由I.38,等底等高的三角形面积相等,故三角形ABC、AGB、AHG面积相等,因此底HC是BC的几倍,三角形AHC就是ABC的几倍。
Thus, there being four magnitudes, two bases BC, CD and two triangles ABC, ACD, equimultiples have been taken of the base BC and the triangle ABC, namely the base HC and the triangle AHC, and of the base CD and the triangle ADC other, chance, equimultiples, namely the base LC and the triangle ALC; and it has been proved that, if the base HC is in excess of the base CL, the triangle AHC is also in excess of the triangle ALC; if equal, equal; and, if less, less. Therefore, as the base BC is to the base CD, so is the triangle ABC to the triangle ACD.
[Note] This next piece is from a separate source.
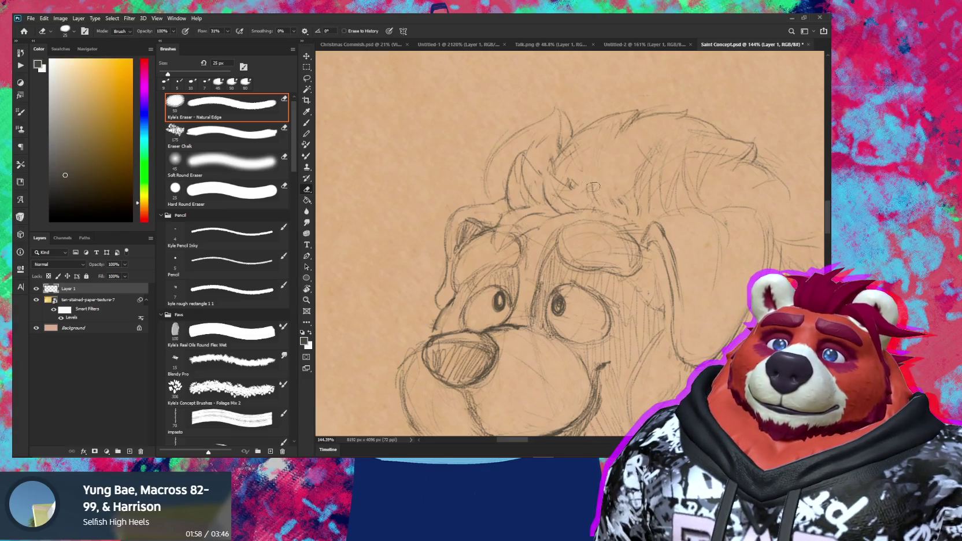
{"action": "left_click_drag", "start_coordinate": [655, 165], "coordinate": [585, 191]}
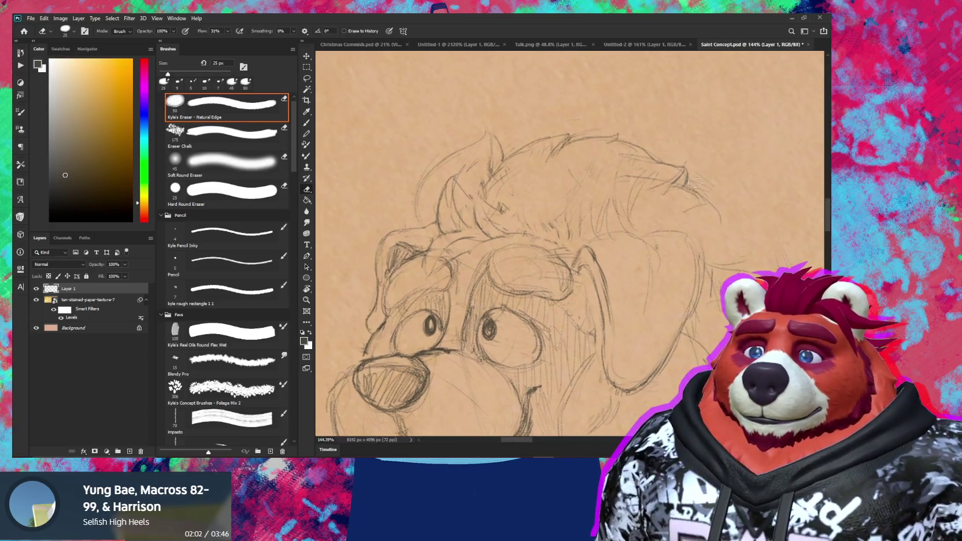
Step: Tilt and reposition the bear sketch, switching between the 5 px pencil and eraser
{"action": "left_click_drag", "start_coordinate": [690, 182], "coordinate": [583, 122]}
同理,底LC是CD的几倍,三角形ALC就是ACD的几倍;且底HC与CL的大小关系决定三角形AHC与ALC的大小关系。
[V. Def. 5] Next, since the parallelogram EC is double of the triangle ABC, [I. 41] and the parallelogram FC is double of the triangle ACD, while parts have the same ratio as the same multiples of them, [V. 15] therefore, as the triangle ABC is to the triangle ACD, so is the parallelogram EC to the parallelogram FC. Since, then, it was proved that, as the base BC is to CD, so is the triangle ABC to the triangle ACD, and, as the triangle ABC is to the triangle ACD, so is the parallelogram EC to the parallelogram CF, therefore also, as the base BC is to the base CD, so is the parallelogram EC to the parallelogram FC.
由V.定义5得BC:CD = 三角形ABC:三角形ACD;再由I.41及V.15,三角形ABC:ACD = 平行四边形EC:FC,故BC:CD = 平行四边形EC:FC。